[[ DATA TO PROCESS, beginning ]]

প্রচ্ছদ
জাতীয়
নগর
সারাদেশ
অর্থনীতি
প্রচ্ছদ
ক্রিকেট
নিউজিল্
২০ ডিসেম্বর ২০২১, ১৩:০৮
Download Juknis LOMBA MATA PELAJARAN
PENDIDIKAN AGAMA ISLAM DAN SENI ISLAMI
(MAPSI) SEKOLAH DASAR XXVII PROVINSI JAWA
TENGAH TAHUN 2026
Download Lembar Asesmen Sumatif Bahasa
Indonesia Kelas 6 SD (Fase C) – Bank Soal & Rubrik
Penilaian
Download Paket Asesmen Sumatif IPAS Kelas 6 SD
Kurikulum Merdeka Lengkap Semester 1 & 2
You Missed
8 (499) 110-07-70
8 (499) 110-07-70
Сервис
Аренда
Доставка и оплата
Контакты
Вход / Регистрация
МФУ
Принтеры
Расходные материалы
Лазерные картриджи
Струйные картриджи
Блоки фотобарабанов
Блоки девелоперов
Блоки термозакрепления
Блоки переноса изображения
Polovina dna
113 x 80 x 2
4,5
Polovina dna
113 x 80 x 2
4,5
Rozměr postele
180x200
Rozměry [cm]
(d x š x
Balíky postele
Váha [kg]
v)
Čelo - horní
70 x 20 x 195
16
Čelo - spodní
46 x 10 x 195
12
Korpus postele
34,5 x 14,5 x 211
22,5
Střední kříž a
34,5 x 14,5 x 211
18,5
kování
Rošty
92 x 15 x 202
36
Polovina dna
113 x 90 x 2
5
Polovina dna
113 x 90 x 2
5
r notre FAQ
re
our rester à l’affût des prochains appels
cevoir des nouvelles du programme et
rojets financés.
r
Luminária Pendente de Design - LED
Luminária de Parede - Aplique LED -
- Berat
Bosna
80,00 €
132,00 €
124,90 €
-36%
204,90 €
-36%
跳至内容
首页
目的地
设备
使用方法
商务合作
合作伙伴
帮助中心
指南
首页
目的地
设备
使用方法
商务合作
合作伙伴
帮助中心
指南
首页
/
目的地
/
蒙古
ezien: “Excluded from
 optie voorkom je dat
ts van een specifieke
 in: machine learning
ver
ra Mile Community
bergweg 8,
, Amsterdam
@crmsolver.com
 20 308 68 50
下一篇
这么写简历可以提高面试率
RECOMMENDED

[[ DATA TO PROCESS, end ]]

■ **ACTIVITY**:
Letter for letter, copy all of the entries above.

■ **ANSWER TO THE PROBLEM**:
প্রচ্ছদ
জাতীয়
নগর
সারাদেশ
অর্থনীতি
প্রচ্ছদ
ক্রিকেট
নিউজিল্
২০ ডিসেম্বর ২০২১, ১৩:০৮
Download Juknis LOMBA MATA PELAJARAN
PENDIDIKAN AGAMA ISLAM DAN SENI ISLAMI
(MAPSI) SEKOLAH DASAR XXVII PROVINSI JAWA
TENGAH TAHUN 2026
Download Lembar Asesmen Sumatif Bahasa
Indonesia Kelas 6 SD (Fase C) – Bank Soal & Rubrik
Penilaian
Download Paket Asesmen Sumatif IPAS Kelas 6 SD
Kurikulum Merdeka Lengkap Semester 1 & 2
You Missed
8 (499) 110-07-70
8 (499) 110-07-70
Сервис
Аренда
Доставка и оплата
Контакты
Вход / Регистрация
МФУ
Принтеры
Расходные материалы
Лазерные картриджи
Струйные картриджи
Блоки фотобарабанов
Блоки девелоперов
Блоки термозакрепления
Блоки переноса изображения
Polovina dna
113 x 80 x 2
4,5
Polovina dna
113 x 80 x 2
4,5
Rozměr postele
180x200
Rozměry [cm]
(d x š x
Balíky postele
Váha [kg]
v)
Čelo - horní
70 x 20 x 195
16
Čelo - spodní
46 x 10 x 195
12
Korpus postele
34,5 x 14,5 x 211
22,5
Střední kříž a
34,5 x 14,5 x 211
18,5
kování
Rošty
92 x 15 x 202
36
Polovina dna
113 x 90 x 2
5
Polovina dna
113 x 90 x 2
5
r notre FAQ
re
our rester à l’affût des prochains appels
cevoir des nouvelles du programme et
rojets financés.
r
Luminária Pendente de Design - LED
Luminária de Parede - Aplique LED -
- Berat
Bosna
80,00 €
132,00 €
124,90 €
-36%
204,90 €
-36%
跳至内容
首页
目的地
设备
使用方法
商务合作
合作伙伴
帮助中心
指南
首页
目的地
设备
使用方法
商务合作
合作伙伴
帮助中心
指南
首页
/
目的地
/
蒙古
ezien: “Excluded from
 optie voorkom je dat
ts van een specifieke
 in: machine learning
ver
ra Mile Community
bergweg 8,
, Amsterdam
@crmsolver.com
 20 308 68 50
下一篇
这么写简历可以提高面试率
RECOMMENDED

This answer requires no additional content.